This page focuses on the debt students take on to attend The Master’s University and Seminary— how much they borrow, how that debt is spread across the student body, and what it costs to pay back. The data below is drawn directly from federal sources.
For incoming students at The Master’s University, 49% of first-year students take on loan debt, at roughly $8,114 each — a figure that counts both private and federal student loans.
The typical federal loan comes to $5,370, which is 97.6% of the $5,500 cap on first-year federal borrowing for the typical dependent student. Be aware: the undergraduate-wide averages below exclude private loans, while this freshman number includes them.
Looking at all undergraduates at The Master’s University, freshmen included, 45% rely on federal student loans toward their education, with a mean of $6,499 annually. This works out to 21.0% larger than the $5,370 typical freshmen borrow.
Borrowing the same amount each year would add up to roughly $12,998 over two years and about $25,996 over four years. The estimate holds federal borrowing constant and does not count private or Parent PLUS loans.
| Undergraduate federal borrowing | Value |
|---|---|
| Share using federal loans | 45% |
| Average federal loan per year | $6,499 |
| Undergraduates with a federal loan | 725 |
| Total federal loans (one year) | $4,711,507 |
The median student at The Master’s University borrows $16,327 of cumulative federal debt.
| Borrower group | Median federal debt |
|---|---|
| All federal borrowers | $16,327 |
| Students who completed (graduates) | $20,500 |
| Students who withdrew | $10,500 |
Debt carried by students who withdrew is a key risk signal — these borrowers owe money without having earned the credential.
Looking only at the median is misleading — these four percentiles describe the full debt distribution for borrowers at The Master’s University.
| Percentile | Cumulative Federal Debt |
|---|---|
| 10th percentile (lowest-debt students) | $4,243 |
| 25th percentile | $7,500 |
| 75th percentile | $24,000 |
| 90th percentile (highest-debt students) | $29,000 |
The gap between the 10th and 90th percentile is the clearest single measure of how widely borrowing varies at The Master’s University.
PLUS loans — taken out by parents or graduate students — add to the total cost of attendance financed by debt at The Master’s University.
| Group | Borrowers | Median debt incl. PLUS |
|---|---|---|
| All borrowers | 170 | $21,511 |
| Completed (graduates) | 91 | $26,205 |
| Did not complete | 79 | $15,456 |
For students who completed, the median total debt including PLUS loans works out to a standard 10-year payment of about $311.61/mo.

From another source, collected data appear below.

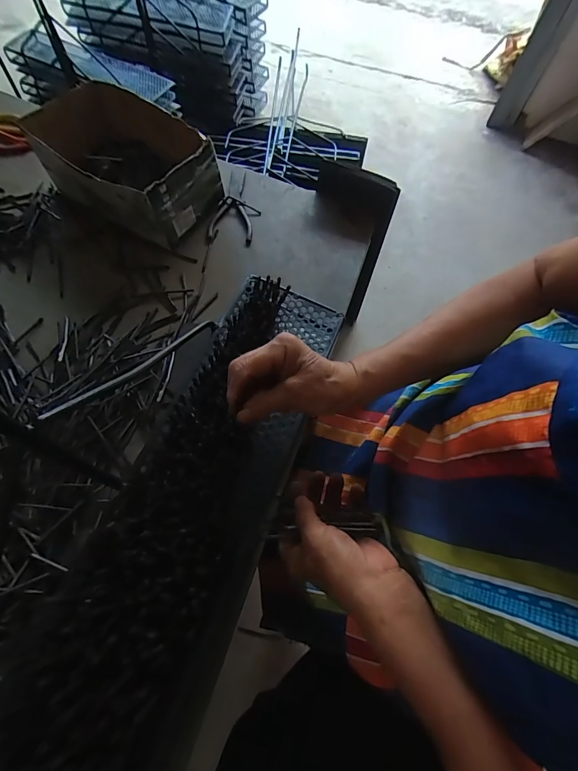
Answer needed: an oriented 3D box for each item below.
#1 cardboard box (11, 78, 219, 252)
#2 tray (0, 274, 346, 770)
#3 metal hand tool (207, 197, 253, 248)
[{"bbox_3d":[-0.288,-0.389,0.618,0.307,0.129,0.183,38,67,14],"label":"cardboard box"},{"bbox_3d":[-0.111,0.126,0.370,0.180,0.108,0.588,19,62,6],"label":"tray"},{"bbox_3d":[-0.100,-0.305,0.649,0.078,0.014,0.099,10,63,1],"label":"metal hand tool"}]

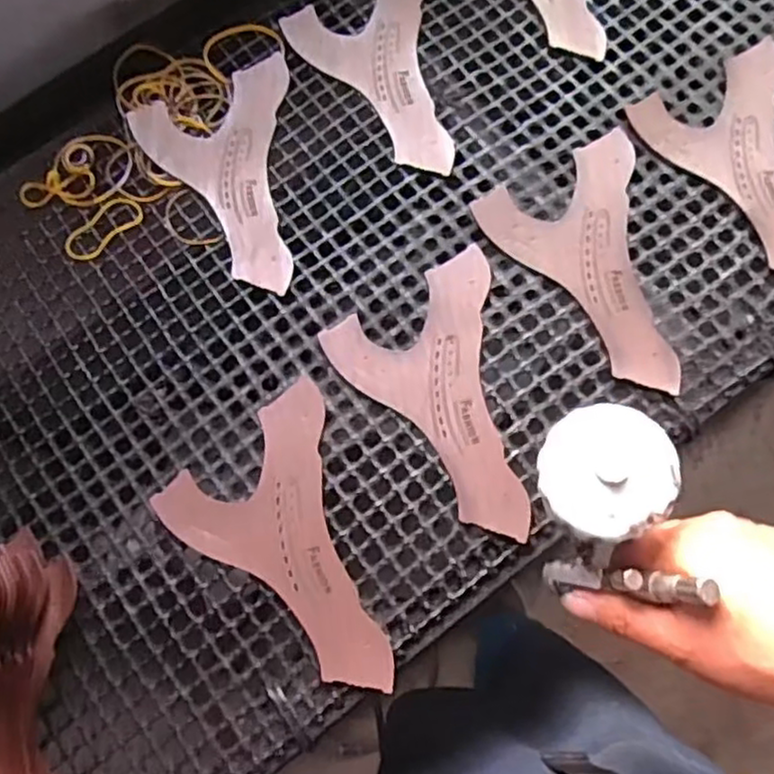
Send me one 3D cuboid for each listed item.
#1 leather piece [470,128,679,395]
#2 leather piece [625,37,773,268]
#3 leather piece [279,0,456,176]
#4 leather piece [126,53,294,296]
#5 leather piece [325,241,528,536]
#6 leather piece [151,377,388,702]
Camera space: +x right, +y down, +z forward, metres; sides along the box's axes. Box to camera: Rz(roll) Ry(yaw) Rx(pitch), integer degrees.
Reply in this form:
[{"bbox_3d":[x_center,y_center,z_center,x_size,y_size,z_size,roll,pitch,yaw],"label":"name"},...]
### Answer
[{"bbox_3d":[0.181,-0.098,0.573,0.142,0.009,0.208,-27,75,-3],"label":"leather piece"},{"bbox_3d":[0.317,-0.185,0.591,0.140,0.009,0.208,-26,72,-2],"label":"leather piece"},{"bbox_3d":[0.015,-0.287,0.643,0.143,0.009,0.213,-28,74,-4],"label":"leather piece"},{"bbox_3d":[-0.118,-0.185,0.624,0.141,0.006,0.211,-27,75,-9],"label":"leather piece"},{"bbox_3d":[0.061,0.008,0.548,0.140,0.006,0.208,-31,72,-2],"label":"leather piece"},{"bbox_3d":[-0.053,0.115,0.528,0.144,0.009,0.209,-42,76,-8],"label":"leather piece"}]

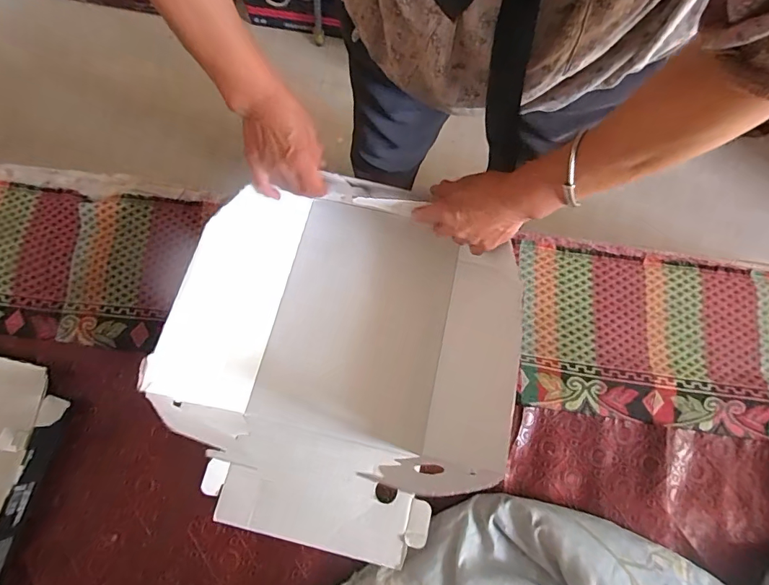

Federal data lets us separate Stafford borrowers from the rest at The Master’s University.
Stafford This Year vs Not
| Cohort | Borrowers | Median debt incl. PLUS |
|---|---|---|
| Stafford loan this year | 134 | $25,186 |
| No Stafford loan this year | 36 | $13,429 |
Repayment burden translates the debt figures into what a borrower actually pays each month. The Master’s University.
A loan default — failing to keep up with federal student-loan payments — is one of the worst financial outcomes a borrower can face. The federal two-year cohort default rate for The Master’s University is shown below.
| Metric | Value |
|---|---|
| 2-year cohort default rate | 2.5% |
| Borrowers in the cohort | 313 |
The cohort default rate tracks borrowers who entered repayment in a given year and defaulted within the two-year measurement window.
The breakdowns below show median federal debt by income, first-generation status, and dependency.
By Family Income
| Income tier | Median federal debt |
|---|---|
| Low income | $14,500 |
| Middle income | $17,545 |
| High income | $17,500 |
First-Gen vs Continuing-Gen Borrowing
| Cohort | Median federal debt |
|---|---|
| First-generation students | $15,838 |
| Continuing-generation students | $17,003 |
By Dependency Status
| Cohort | Median federal debt |
|---|---|
| Dependent students | $17,750 |
| Independent students | $12,729 |
Federal data publishes the following gap measures for The Master’s University.
Subsidized and Unsubsidized Loans
With an unsubsidized loan, interest starts adding up the day the loan is disbursed, including during school. Subsidized loans, by contrast, do not accrue interest while you are enrolled at least half-time, which makes them the less expensive option when you qualify.
Did You Know?
Declaring bankruptcy does not erase federal student loan debt. If you stop paying, the federal government can garnish a portion of your wages until the loans are repaid.
References
More about our data sources and methodologies.